*** Excerpted records ***
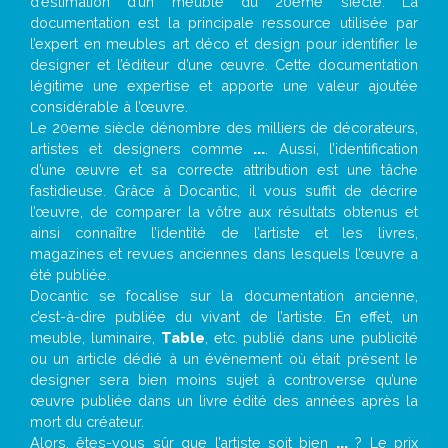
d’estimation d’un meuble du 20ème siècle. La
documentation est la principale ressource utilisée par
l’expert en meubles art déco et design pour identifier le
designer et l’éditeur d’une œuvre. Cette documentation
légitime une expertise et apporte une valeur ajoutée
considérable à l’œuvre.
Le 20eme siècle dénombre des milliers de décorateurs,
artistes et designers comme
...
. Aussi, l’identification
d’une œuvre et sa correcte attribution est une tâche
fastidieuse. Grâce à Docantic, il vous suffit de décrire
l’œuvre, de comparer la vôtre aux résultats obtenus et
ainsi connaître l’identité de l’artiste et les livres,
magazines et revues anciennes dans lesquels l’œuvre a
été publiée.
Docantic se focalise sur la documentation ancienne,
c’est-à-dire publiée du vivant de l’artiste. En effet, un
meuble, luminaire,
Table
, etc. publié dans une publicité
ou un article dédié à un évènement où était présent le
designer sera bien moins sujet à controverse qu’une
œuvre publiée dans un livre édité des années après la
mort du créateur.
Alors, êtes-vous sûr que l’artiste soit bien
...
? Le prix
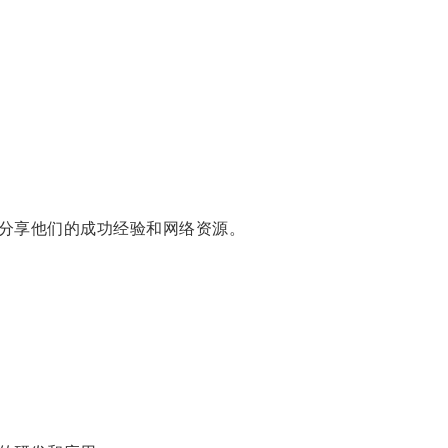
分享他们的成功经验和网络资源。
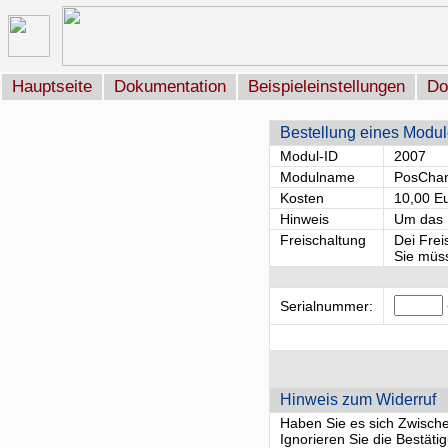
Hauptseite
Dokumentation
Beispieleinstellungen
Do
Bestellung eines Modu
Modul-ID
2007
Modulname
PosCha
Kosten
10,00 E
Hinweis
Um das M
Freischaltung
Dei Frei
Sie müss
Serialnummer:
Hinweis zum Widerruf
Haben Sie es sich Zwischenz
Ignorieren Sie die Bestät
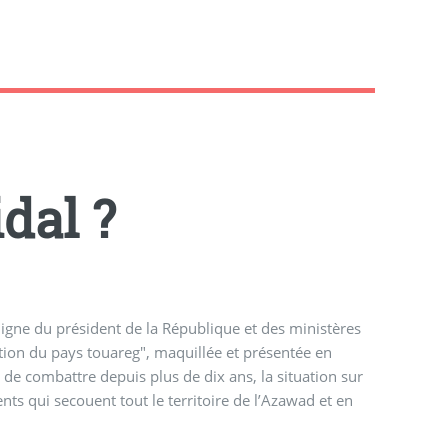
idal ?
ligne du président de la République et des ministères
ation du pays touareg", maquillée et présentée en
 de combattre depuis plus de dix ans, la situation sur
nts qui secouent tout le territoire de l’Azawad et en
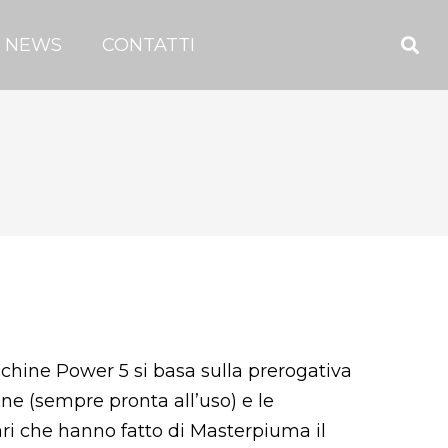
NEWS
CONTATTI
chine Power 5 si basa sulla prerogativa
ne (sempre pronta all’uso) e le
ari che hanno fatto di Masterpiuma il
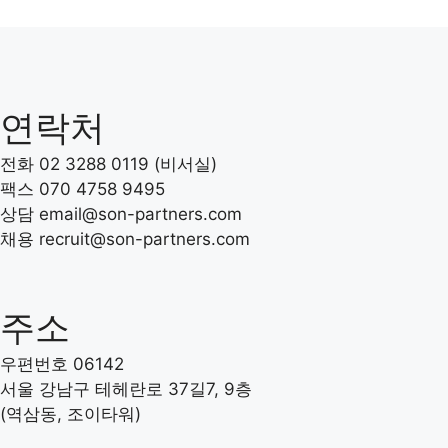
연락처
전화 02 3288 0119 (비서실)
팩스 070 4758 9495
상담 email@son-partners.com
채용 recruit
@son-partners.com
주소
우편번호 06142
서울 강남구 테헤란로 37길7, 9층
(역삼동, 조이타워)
*** End of Excerpted records ***
All lines above holding the word "partners" make up the answer; copy each one.

▶ _Answer to this task_:
상담 email@son-partners.com
@son-partners.com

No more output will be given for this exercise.